Scale-up new worker Node VM fails to initialize network interface despite valid IPAM allocation in TCA
search cancel

Scale-up new worker Node VM fails to initialize network interface despite valid IPAM allocation in TCA

book

Article ID: 426712

calendar_today

Updated On:

Products

VMware Telco Cloud Automation

Issue/Introduction

  • When scaling out a Node Pool (e.g., increasing from 15 to 16 nodes) in VMware Telco Cloud Automation (TCA), the task stays in processing state.
  • The new Worker Node is stuck in a "Provisioning" state and appears not to have an IP address assigned, even though free IPs exist in the TCA IPAM pool.
  • Within the Management Cluster, the kubectl describe command on corresponding Machine and VSphereVM resources shows machine in a Waiting for IP allocation state or similar IP pending conditions.
  • Logging into the stalled VM via Web Console shows that the network configuration files are correct, but the interface is physically down:
    ip addr shows eth0 state DOWN.
    dmesg logs indicate failure to bring the link up.
  • Manual attempts to force the link up (ip link set dev eth0 up) fail or have no effect.

Environment

TCA 3.3

TKG 2.5.2

Cause

The root cause is localized to the specific ESXi host where the Virtual Machine was placed.

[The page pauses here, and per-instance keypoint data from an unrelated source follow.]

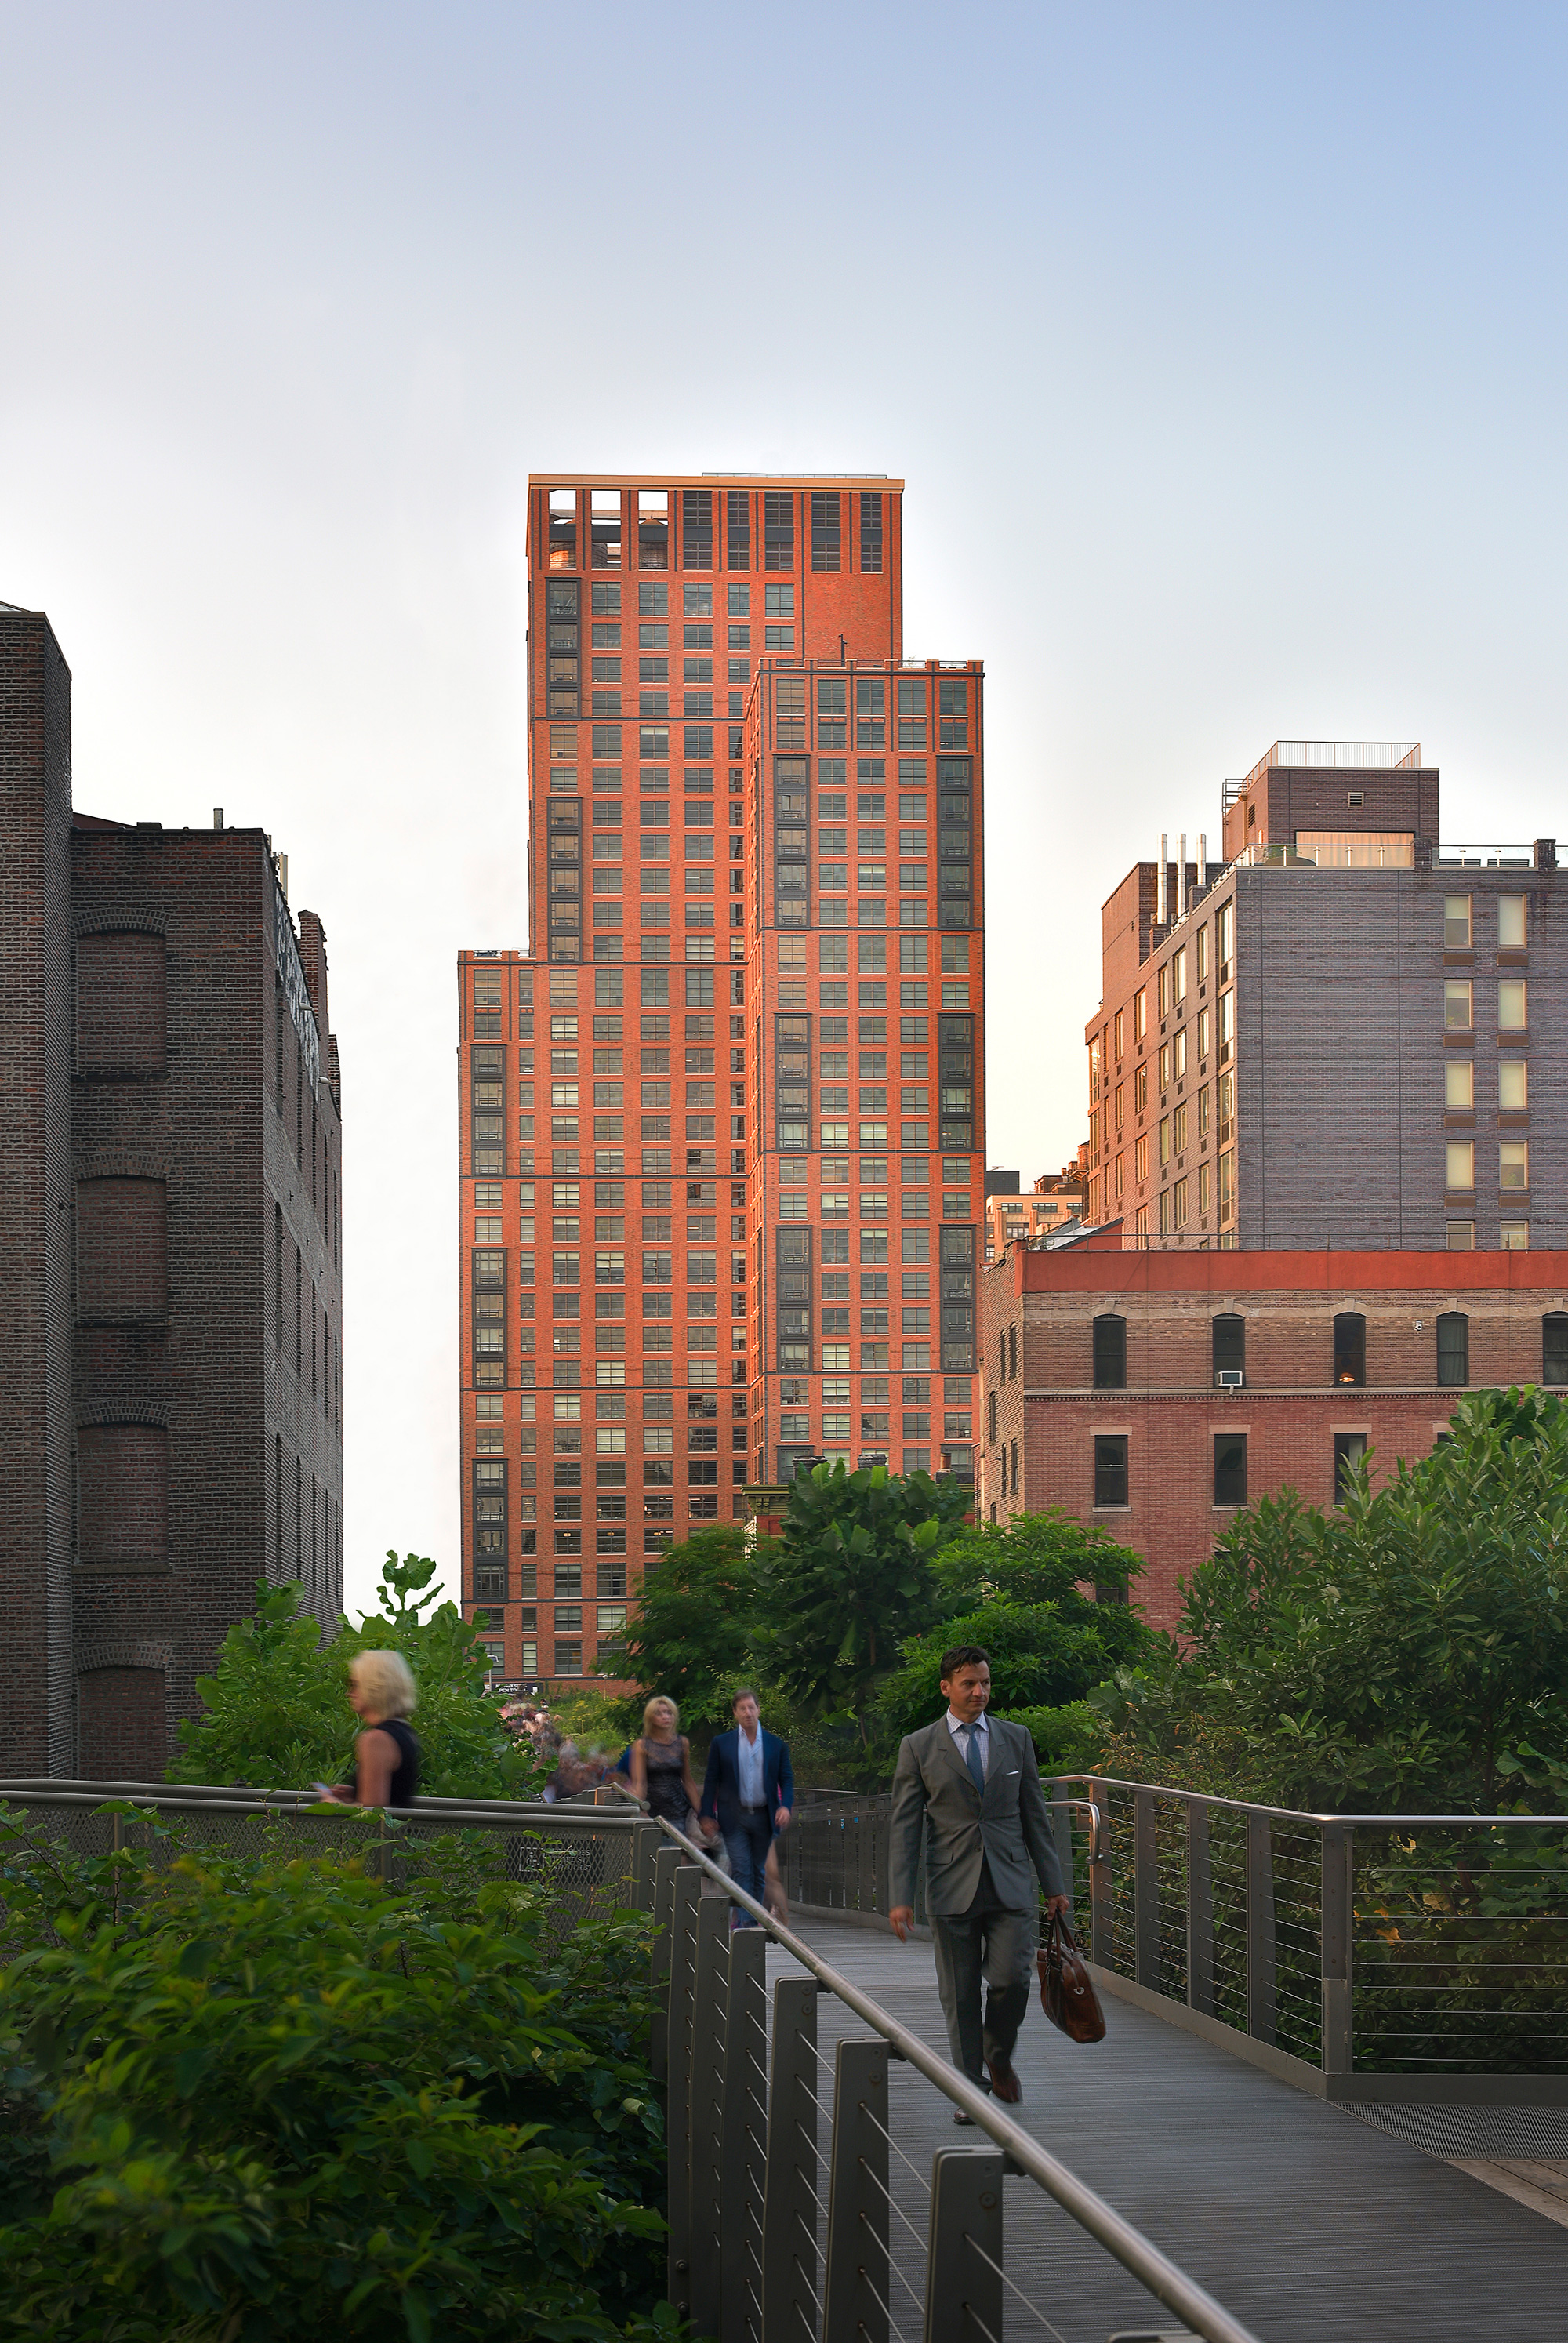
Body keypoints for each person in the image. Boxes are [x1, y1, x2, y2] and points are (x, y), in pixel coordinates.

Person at [887, 1644, 1069, 2120]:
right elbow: (905, 1826)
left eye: (985, 1682)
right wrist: (900, 1897)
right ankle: (970, 2091)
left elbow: (1035, 1815)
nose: (979, 1691)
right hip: (951, 1884)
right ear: (946, 1688)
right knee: (960, 1994)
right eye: (968, 1683)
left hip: (1011, 1880)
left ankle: (998, 2055)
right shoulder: (918, 1746)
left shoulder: (1015, 1738)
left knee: (1012, 1979)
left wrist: (1053, 1884)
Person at [699, 1689, 793, 1924]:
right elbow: (711, 1781)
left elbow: (786, 1780)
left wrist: (785, 1806)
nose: (748, 1713)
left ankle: (750, 1923)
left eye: (751, 1707)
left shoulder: (775, 1745)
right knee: (742, 1869)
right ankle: (744, 1926)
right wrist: (706, 1814)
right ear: (735, 1713)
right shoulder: (722, 1744)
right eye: (742, 1708)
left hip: (764, 1816)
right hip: (734, 1817)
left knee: (758, 1872)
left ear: (759, 1710)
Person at [326, 1650, 420, 1810]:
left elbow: (373, 1813)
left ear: (374, 1688)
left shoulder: (376, 1739)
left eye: (355, 1685)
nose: (349, 1693)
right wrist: (355, 1794)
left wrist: (331, 1804)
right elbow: (394, 1794)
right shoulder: (405, 1732)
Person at [630, 1695, 702, 1844]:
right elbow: (640, 1783)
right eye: (659, 1713)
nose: (666, 1717)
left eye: (669, 1713)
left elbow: (688, 1780)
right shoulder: (642, 1745)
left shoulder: (682, 1743)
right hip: (652, 1812)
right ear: (651, 1718)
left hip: (678, 1811)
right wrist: (639, 1809)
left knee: (677, 1853)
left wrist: (702, 1813)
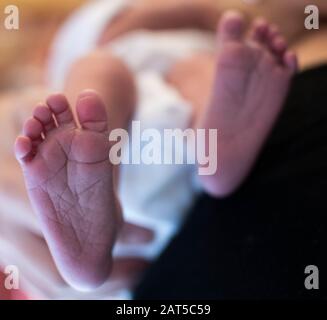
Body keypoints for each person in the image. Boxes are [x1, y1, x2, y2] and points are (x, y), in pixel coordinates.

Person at [3, 0, 327, 298]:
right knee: (111, 72)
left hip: (145, 223)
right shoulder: (90, 44)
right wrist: (214, 14)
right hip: (164, 182)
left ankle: (106, 214)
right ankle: (211, 155)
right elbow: (158, 16)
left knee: (106, 78)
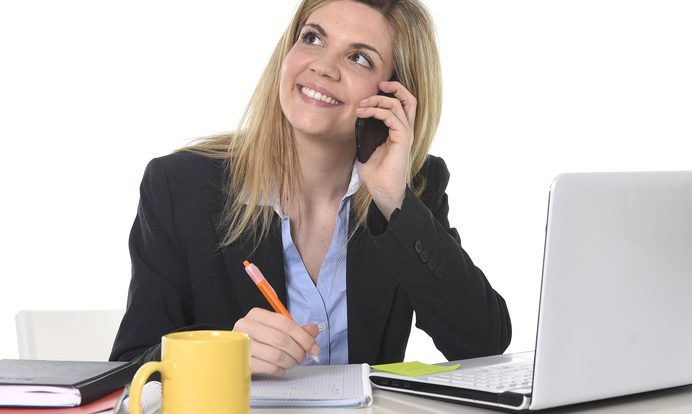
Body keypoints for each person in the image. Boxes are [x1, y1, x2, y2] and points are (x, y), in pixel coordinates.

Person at [110, 0, 511, 375]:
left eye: (359, 58)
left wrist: (394, 202)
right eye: (313, 38)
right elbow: (129, 371)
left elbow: (483, 345)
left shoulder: (412, 190)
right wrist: (221, 353)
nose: (323, 67)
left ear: (393, 96)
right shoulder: (180, 187)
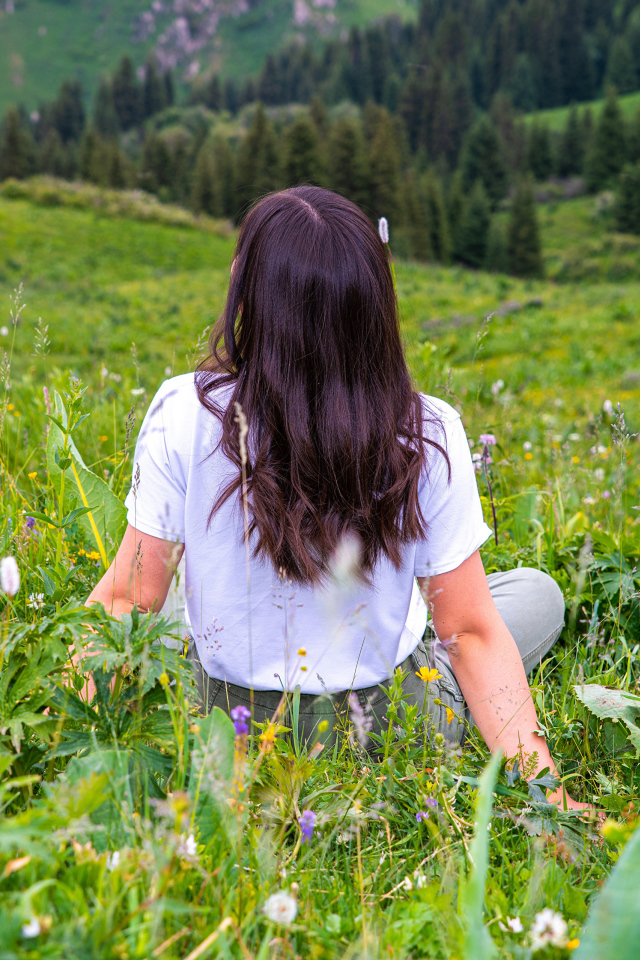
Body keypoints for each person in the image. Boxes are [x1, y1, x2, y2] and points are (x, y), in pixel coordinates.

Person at [87, 186, 587, 811]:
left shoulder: (185, 412)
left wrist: (67, 739)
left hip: (225, 727)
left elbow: (126, 601)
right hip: (379, 724)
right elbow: (469, 634)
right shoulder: (427, 430)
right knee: (535, 594)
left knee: (156, 611)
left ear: (249, 295)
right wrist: (550, 800)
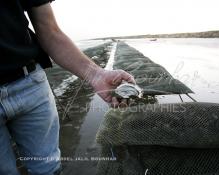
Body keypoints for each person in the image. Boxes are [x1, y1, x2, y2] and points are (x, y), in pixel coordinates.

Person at [0, 0, 135, 174]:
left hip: (31, 83)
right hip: (30, 83)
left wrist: (97, 74)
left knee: (49, 169)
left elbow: (50, 30)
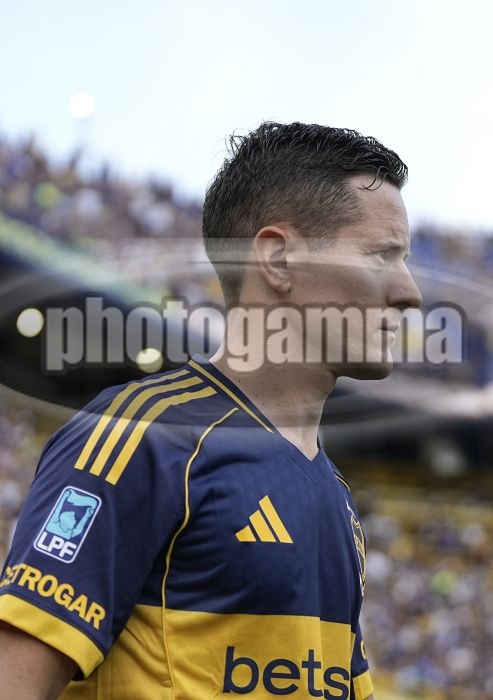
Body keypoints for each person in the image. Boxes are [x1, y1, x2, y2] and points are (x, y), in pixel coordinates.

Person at [0, 121, 421, 699]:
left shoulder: (336, 495)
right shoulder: (146, 434)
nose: (410, 292)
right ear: (278, 259)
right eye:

The host is in a state where it fails to properly initialize the virtual network adapter (vNIC) connectivity for new VMs, causing the Guest OS interface to remain permanently DOWN. This prevents the Guest OS from applying the IP address provided by IPAM, which in turn prevents the node from reporting "Ready" back to the Management Cluster.

Resolution

Since the issue lies with the underlying ESXi host's ability to map virtual hardware, the resolution involves moving the workload or remediating the host.

Workaround:

  1. Identify the VM: Locate the stalled Worker Node VM in the vCenter UI.
  2. Migrate (vMotion): Right-click the VM and select Migrate.
  3. Change Compute Resource: Select Change compute resource only and move the VM to a different ESXi host within the same cluster.
  4. Verify Connectivity: Once the migration completes:
    1. The eth0 interface inside the Guest OS should automatically transition to UP.
    2. VMware Tools will report the IP address to vCenter.
  5. The TCA/TKG reconciliation loop will detect the IP and mark the node as Provisioned.

Permanent Fix:

  1. Investigate Host: Place the problematic ESXi host (the source of the issue) into Maintenance Mode.
  2. Remediate: Review vmkernel.logs for vSwitch or driver errors.
  3. Rebooting the ESXi host usually clears the stale state affecting vNIC initialization.